* _Il testo_
──────────
Donne Senza Uomini

Donne senza uomini 04Siamo a Tehran, 1953. E’ in corso la guerra con l’europa per liberare la Persia e renderla indipendente. Quattro donne, diversa cultura, diversa estrazione sociale, diverse storie, sono tutte accomunate da un obbiettivo. Liberarsi e cambiare il proprio destino, scritto dagli uomini della propria famiglia senza nemmeno essere state consultate. Tratto da un libro di Shahrnush Parsipur, segna l’esordio alla regia di Shirin Neshat, artista e fotografa iraniana che vive in America. Un film intenso che narra di come le donne vivano in una struttura chiusa e non possano cambiare la loro vita, se non con ribellione e spesso pagando il prezzo più alto.

La sofferenza si elimina eliminando il mondo!

Shirin Neshat è un’artista meravigliosa, una fotografa di talento e il film è come lei. Ogni singola inquadratura è una fotografia, un film che insegna come vedere. La storia non è complessa, e si basa molto sulla psicologia delle donne protagoniste e sulle usanze del loro tempo. Una storia di costrizioni, di padri, e non solo padri, padroni, di quattro donne, Faezeh, Fakhri, Zarin e Munis, che vogliono cambiare il loro tragico destino. Una benestante, una politica, una prostituta e una indifferente, le cui storie si intrecciano e prendono strade inaspettate, tutte alla ricerca della libertà. Un film da guardare con occhi e cuore.
──────────
* _Voci dell'elenco_
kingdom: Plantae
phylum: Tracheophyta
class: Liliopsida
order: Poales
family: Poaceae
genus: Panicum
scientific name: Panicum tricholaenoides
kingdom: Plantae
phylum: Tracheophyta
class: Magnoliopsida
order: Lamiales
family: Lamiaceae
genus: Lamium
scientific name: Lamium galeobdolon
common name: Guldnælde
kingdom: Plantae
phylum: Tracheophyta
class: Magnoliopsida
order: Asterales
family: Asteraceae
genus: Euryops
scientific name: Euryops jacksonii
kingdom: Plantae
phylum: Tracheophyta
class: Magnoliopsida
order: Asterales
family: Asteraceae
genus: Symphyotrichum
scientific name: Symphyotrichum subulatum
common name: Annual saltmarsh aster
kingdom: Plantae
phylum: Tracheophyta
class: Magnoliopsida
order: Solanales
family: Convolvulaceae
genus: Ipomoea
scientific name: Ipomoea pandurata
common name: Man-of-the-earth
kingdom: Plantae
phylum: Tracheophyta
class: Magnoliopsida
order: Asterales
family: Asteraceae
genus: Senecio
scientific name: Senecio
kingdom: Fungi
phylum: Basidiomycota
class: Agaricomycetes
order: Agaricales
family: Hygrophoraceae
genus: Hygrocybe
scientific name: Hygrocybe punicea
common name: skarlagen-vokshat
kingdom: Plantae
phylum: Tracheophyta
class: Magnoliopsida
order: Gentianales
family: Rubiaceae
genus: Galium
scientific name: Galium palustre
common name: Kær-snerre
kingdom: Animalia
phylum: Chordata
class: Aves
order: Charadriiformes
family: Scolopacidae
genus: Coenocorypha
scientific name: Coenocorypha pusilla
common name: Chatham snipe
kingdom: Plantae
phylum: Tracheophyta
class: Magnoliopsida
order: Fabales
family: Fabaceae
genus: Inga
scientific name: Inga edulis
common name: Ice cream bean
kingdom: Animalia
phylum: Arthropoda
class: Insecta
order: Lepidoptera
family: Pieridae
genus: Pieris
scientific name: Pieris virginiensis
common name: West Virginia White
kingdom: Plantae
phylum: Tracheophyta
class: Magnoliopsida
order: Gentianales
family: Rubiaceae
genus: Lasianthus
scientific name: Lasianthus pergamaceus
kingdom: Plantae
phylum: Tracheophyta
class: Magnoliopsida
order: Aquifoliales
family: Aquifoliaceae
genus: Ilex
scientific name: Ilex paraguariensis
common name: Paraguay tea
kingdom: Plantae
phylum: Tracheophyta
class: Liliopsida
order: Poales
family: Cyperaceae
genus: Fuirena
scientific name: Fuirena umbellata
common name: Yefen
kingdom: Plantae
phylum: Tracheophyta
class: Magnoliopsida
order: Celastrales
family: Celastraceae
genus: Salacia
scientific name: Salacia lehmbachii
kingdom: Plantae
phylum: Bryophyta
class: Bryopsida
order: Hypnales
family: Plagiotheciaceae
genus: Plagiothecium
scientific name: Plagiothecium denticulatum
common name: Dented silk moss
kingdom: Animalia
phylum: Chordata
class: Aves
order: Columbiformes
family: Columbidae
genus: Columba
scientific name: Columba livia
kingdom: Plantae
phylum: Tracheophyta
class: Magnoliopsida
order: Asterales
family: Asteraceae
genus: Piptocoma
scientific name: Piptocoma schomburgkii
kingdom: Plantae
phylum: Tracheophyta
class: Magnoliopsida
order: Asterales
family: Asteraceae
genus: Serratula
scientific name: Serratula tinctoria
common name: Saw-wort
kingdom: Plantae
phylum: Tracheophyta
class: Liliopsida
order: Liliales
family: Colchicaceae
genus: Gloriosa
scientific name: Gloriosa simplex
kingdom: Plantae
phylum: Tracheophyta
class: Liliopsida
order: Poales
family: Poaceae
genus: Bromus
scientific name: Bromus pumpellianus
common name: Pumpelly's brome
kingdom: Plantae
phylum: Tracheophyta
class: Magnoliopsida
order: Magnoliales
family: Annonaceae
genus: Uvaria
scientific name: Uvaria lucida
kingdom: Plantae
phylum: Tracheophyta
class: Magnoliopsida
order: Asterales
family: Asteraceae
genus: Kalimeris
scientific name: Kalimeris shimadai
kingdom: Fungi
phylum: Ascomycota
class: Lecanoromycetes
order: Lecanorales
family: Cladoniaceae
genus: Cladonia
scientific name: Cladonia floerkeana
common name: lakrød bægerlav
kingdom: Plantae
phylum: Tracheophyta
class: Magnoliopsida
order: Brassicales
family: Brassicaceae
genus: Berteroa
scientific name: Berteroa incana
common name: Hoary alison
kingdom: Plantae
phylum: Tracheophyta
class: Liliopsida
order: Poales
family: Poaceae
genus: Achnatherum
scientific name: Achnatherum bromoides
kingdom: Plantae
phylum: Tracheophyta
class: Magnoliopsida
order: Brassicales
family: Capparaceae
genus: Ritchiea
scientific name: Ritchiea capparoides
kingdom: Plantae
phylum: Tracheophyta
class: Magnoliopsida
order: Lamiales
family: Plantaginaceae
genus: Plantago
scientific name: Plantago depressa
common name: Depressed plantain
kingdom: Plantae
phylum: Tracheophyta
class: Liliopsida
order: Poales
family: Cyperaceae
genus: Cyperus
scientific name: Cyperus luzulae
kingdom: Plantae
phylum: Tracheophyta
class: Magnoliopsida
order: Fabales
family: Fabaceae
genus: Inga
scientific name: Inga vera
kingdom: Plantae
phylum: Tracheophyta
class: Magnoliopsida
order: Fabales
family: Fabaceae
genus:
──────────
* _Cosa fare_
Rispondi a queste domande sul testo del film «Donne senza uomini»:
1. In quale città e in quale anno si svolge la storia?
2. Da chi è scritto il libro da cui è tratto il film?
3. Come si chiamano le quattro donne protagoniste?

* _La risposta_
1. A Tehran, nel 1953.
2. Da Shahrnush Parsipur.
3. Faezeh, Fakhri, Zarin e Munis.